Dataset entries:
########
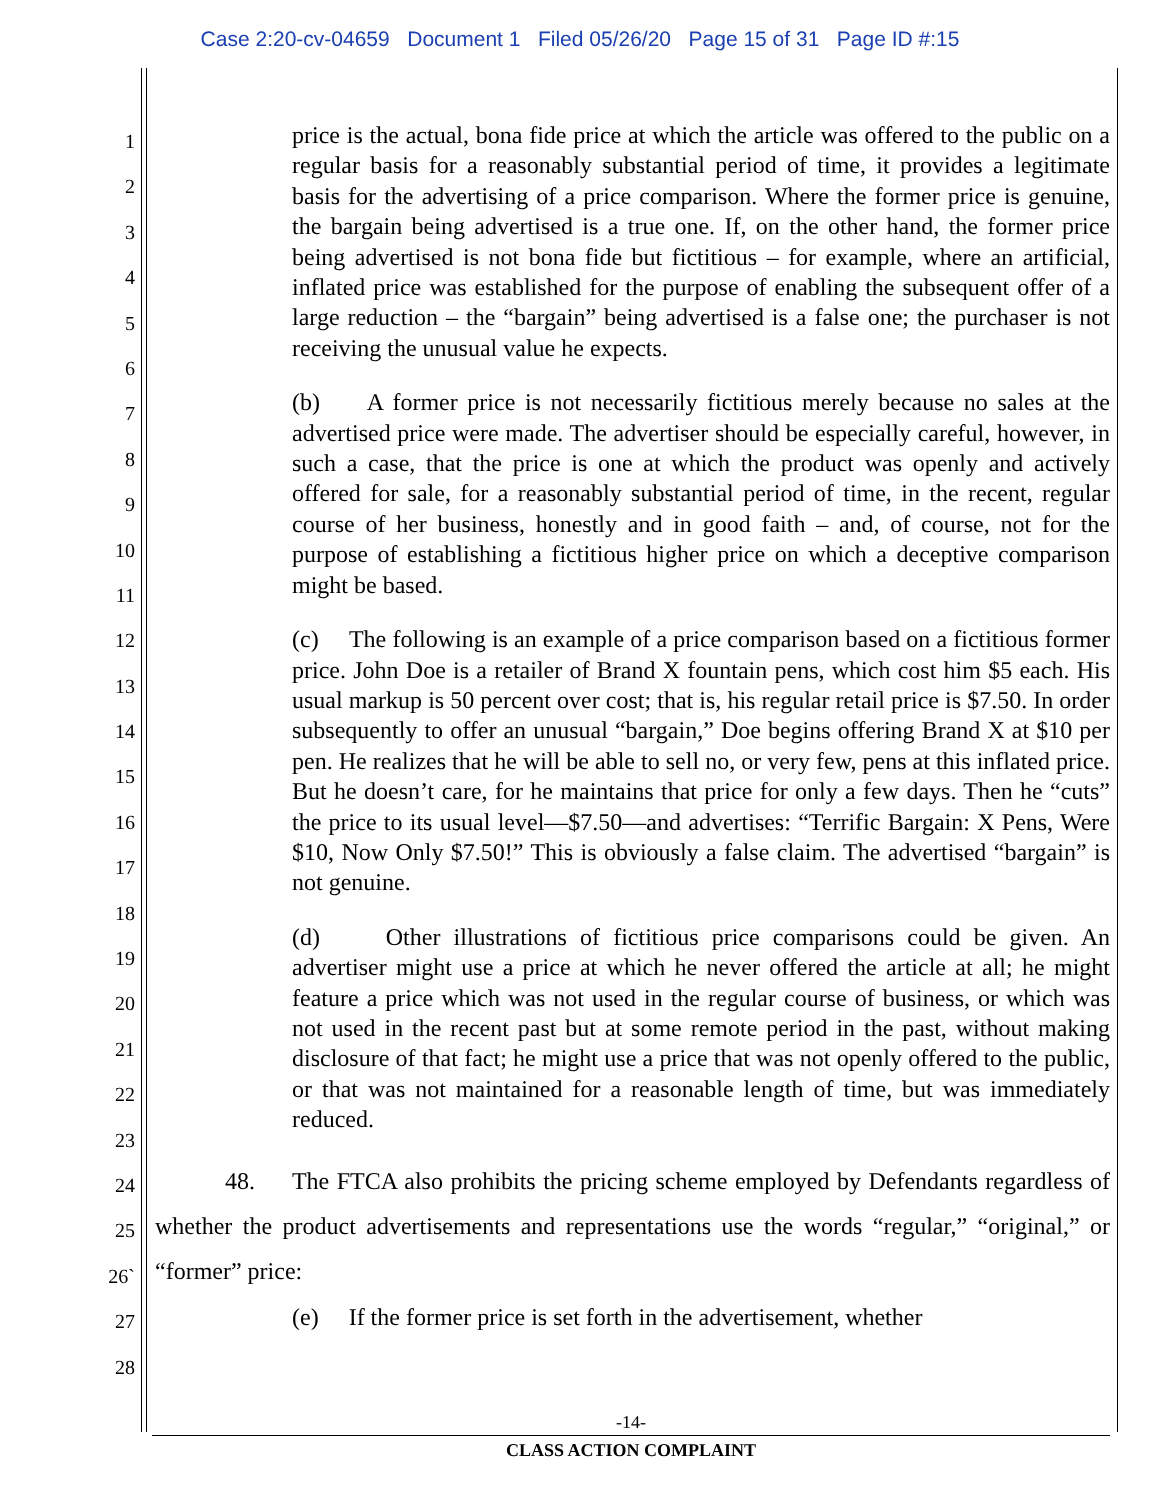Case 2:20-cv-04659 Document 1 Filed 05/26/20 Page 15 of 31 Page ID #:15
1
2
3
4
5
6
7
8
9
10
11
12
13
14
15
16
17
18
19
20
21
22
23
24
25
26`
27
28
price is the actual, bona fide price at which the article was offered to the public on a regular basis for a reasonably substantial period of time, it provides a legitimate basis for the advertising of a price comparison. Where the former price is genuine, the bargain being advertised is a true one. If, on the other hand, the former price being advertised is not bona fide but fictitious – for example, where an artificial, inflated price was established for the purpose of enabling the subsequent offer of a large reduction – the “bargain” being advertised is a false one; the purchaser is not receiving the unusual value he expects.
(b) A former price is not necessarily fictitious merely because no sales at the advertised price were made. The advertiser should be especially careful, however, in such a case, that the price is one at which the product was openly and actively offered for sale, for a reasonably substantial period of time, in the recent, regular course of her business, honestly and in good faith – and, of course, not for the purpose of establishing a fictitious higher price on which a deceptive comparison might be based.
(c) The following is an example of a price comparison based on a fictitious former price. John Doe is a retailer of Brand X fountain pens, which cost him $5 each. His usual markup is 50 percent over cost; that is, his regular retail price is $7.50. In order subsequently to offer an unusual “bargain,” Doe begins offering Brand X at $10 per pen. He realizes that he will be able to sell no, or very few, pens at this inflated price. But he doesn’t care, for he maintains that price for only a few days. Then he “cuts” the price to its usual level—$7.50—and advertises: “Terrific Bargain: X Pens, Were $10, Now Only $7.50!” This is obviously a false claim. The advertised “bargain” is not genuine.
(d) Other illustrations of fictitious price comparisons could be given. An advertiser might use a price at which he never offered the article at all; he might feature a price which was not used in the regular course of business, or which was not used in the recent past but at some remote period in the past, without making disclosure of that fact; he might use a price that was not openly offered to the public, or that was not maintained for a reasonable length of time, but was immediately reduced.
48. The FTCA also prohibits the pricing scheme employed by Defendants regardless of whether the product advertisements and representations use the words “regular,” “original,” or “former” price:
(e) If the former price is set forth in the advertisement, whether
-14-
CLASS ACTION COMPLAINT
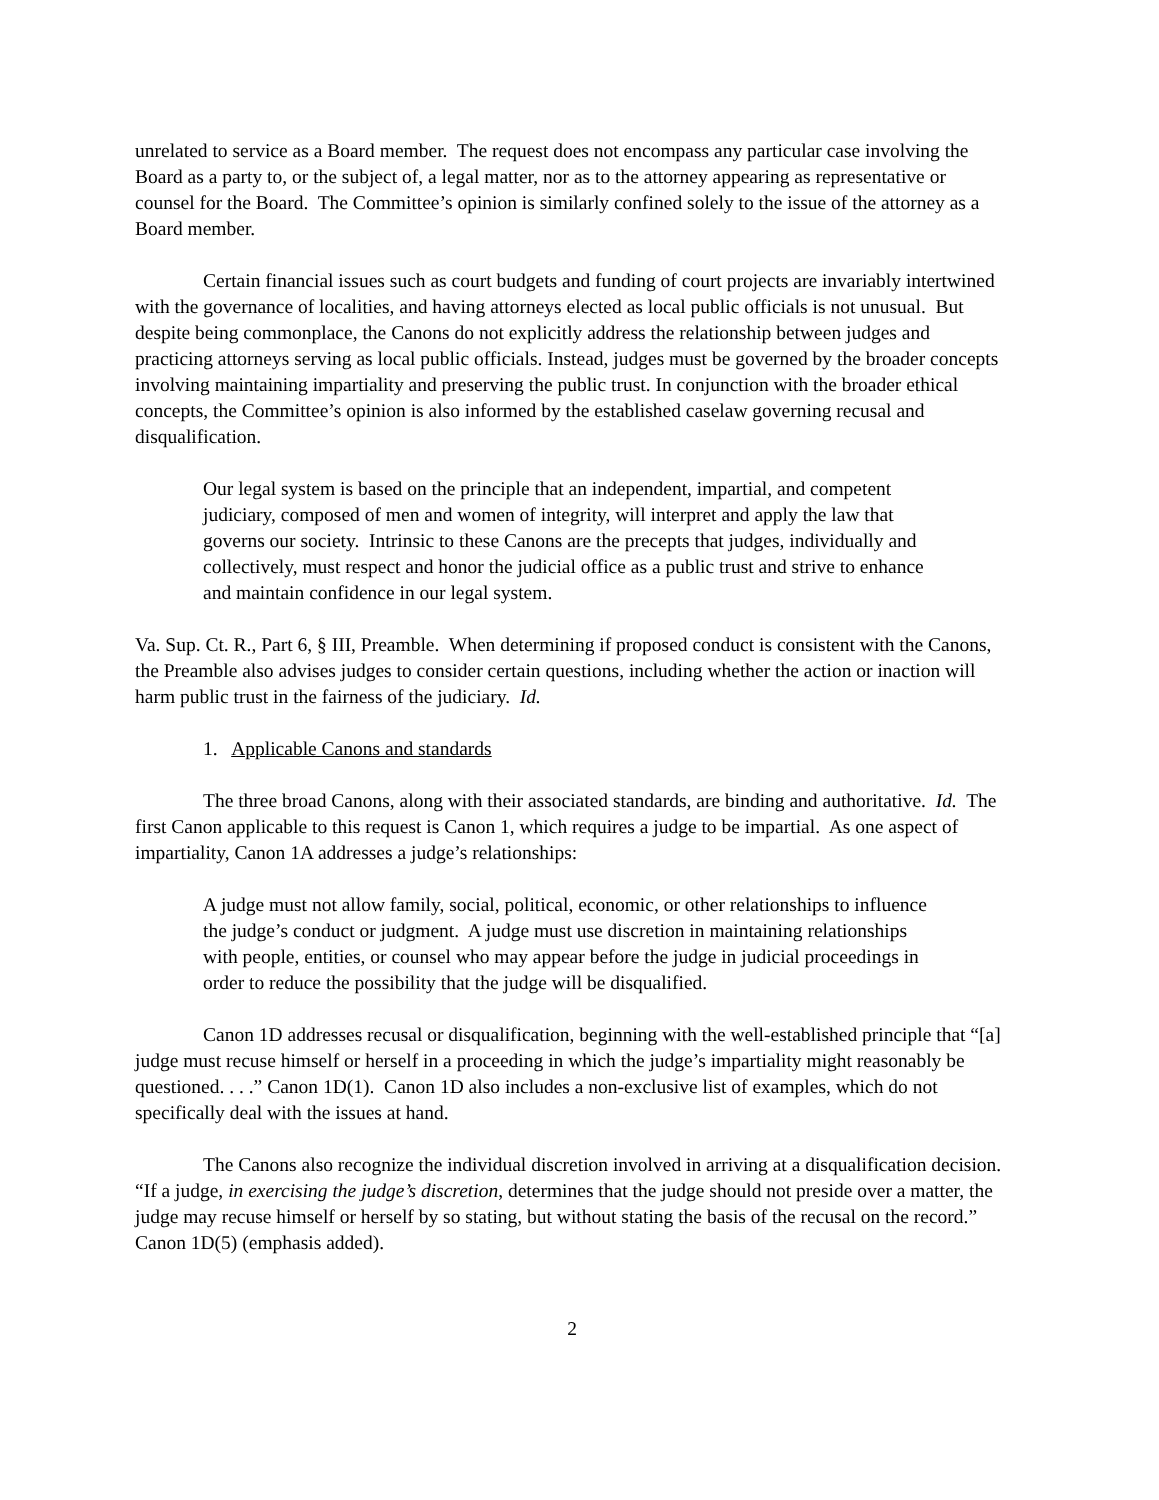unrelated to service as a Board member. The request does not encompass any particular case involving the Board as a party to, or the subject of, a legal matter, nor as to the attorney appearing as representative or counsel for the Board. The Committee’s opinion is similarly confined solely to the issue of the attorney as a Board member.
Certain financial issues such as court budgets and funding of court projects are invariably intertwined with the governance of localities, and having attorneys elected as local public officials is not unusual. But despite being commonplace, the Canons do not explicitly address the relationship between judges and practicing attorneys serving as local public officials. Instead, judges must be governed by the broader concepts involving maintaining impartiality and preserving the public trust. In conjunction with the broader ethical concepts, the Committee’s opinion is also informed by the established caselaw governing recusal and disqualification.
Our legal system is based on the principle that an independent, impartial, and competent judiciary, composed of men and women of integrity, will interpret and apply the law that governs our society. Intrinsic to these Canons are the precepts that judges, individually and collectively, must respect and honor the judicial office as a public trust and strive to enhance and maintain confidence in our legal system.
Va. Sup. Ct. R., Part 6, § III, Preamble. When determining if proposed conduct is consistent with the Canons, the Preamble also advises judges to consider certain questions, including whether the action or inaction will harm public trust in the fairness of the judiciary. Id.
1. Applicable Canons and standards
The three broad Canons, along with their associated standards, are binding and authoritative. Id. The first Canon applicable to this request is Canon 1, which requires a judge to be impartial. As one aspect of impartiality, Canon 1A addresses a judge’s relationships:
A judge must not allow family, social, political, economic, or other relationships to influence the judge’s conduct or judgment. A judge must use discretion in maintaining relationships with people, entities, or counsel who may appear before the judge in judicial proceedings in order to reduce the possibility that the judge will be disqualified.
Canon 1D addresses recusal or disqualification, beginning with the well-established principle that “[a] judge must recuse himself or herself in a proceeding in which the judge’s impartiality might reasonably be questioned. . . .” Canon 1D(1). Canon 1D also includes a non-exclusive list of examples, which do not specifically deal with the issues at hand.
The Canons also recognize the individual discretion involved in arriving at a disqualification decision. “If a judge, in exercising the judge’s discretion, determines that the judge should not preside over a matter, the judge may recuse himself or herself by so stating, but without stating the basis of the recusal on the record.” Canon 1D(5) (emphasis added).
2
########
Task to carry out |
Would you restate the records above word for word and exclude the pictures?

Result |
Case 2:20-cv-04659 Document 1 Filed 05/26/20 Page 15 of 31 Page ID #:15
1
2
3
4
5
6
7
8
9
10
11
12
13
14
15
16
17
18
19
20
21
22
23
24
25
26`
27
28
price is the actual, bona fide price at which the article was offered to the public on a regular basis for a reasonably substantial period of time, it provides a legitimate basis for the advertising of a price comparison. Where the former price is genuine, the bargain being advertised is a true one. If, on the other hand, the former price being advertised is not bona fide but fictitious – for example, where an artificial, inflated price was established for the purpose of enabling the subsequent offer of a large reduction – the “bargain” being advertised is a false one; the purchaser is not receiving the unusual value he expects.
(b) A former price is not necessarily fictitious merely because no sales at the advertised price were made. The advertiser should be especially careful, however, in such a case, that the price is one at which the product was openly and actively offered for sale, for a reasonably substantial period of time, in the recent, regular course of her business, honestly and in good faith – and, of course, not for the purpose of establishing a fictitious higher price on which a deceptive comparison might be based.
(c) The following is an example of a price comparison based on a fictitious former price. John Doe is a retailer of Brand X fountain pens, which cost him $5 each. His usual markup is 50 percent over cost; that is, his regular retail price is $7.50. In order subsequently to offer an unusual “bargain,” Doe begins offering Brand X at $10 per pen. He realizes that he will be able to sell no, or very few, pens at this inflated price. But he doesn’t care, for he maintains that price for only a few days. Then he “cuts” the price to its usual level—$7.50—and advertises: “Terrific Bargain: X Pens, Were $10, Now Only $7.50!” This is obviously a false claim. The advertised “bargain” is not genuine.
(d) Other illustrations of fictitious price comparisons could be given. An advertiser might use a price at which he never offered the article at all; he might feature a price which was not used in the regular course of business, or which was not used in the recent past but at some remote period in the past, without making disclosure of that fact; he might use a price that was not openly offered to the public, or that was not maintained for a reasonable length of time, but was immediately reduced.
48. The FTCA also prohibits the pricing scheme employed by Defendants regardless of whether the product advertisements and representations use the words “regular,” “original,” or “former” price:
(e) If the former price is set forth in the advertisement, whether
-14-
CLASS ACTION COMPLAINT
unrelated to service as a Board member. The request does not encompass any particular case involving the Board as a party to, or the subject of, a legal matter, nor as to the attorney appearing as representative or counsel for the Board. The Committee’s opinion is similarly confined solely to the issue of the attorney as a Board member.
Certain financial issues such as court budgets and funding of court projects are invariably intertwined with the governance of localities, and having attorneys elected as local public officials is not unusual. But despite being commonplace, the Canons do not explicitly address the relationship between judges and practicing attorneys serving as local public officials. Instead, judges must be governed by the broader concepts involving maintaining impartiality and preserving the public trust. In conjunction with the broader ethical concepts, the Committee’s opinion is also informed by the established caselaw governing recusal and disqualification.
Our legal system is based on the principle that an independent, impartial, and competent judiciary, composed of men and women of integrity, will interpret and apply the law that governs our society. Intrinsic to these Canons are the precepts that judges, individually and collectively, must respect and honor the judicial office as a public trust and strive to enhance and maintain confidence in our legal system.
Va. Sup. Ct. R., Part 6, § III, Preamble. When determining if proposed conduct is consistent with the Canons, the Preamble also advises judges to consider certain questions, including whether the action or inaction will harm public trust in the fairness of the judiciary. Id.
1. Applicable Canons and standards
The three broad Canons, along with their associated standards, are binding and authoritative. Id. The first Canon applicable to this request is Canon 1, which requires a judge to be impartial. As one aspect of impartiality, Canon 1A addresses a judge’s relationships:
A judge must not allow family, social, political, economic, or other relationships to influence the judge’s conduct or judgment. A judge must use discretion in maintaining relationships with people, entities, or counsel who may appear before the judge in judicial proceedings in order to reduce the possibility that the judge will be disqualified.
Canon 1D addresses recusal or disqualification, beginning with the well-established principle that “[a] judge must recuse himself or herself in a proceeding in which the judge’s impartiality might reasonably be questioned. . . .” Canon 1D(1). Canon 1D also includes a non-exclusive list of examples, which do not specifically deal with the issues at hand.
The Canons also recognize the individual discretion involved in arriving at a disqualification decision. “If a judge, in exercising the judge’s discretion, determines that the judge should not preside over a matter, the judge may recuse himself or herself by so stating, but without stating the basis of the recusal on the record.” Canon 1D(5) (emphasis added).
2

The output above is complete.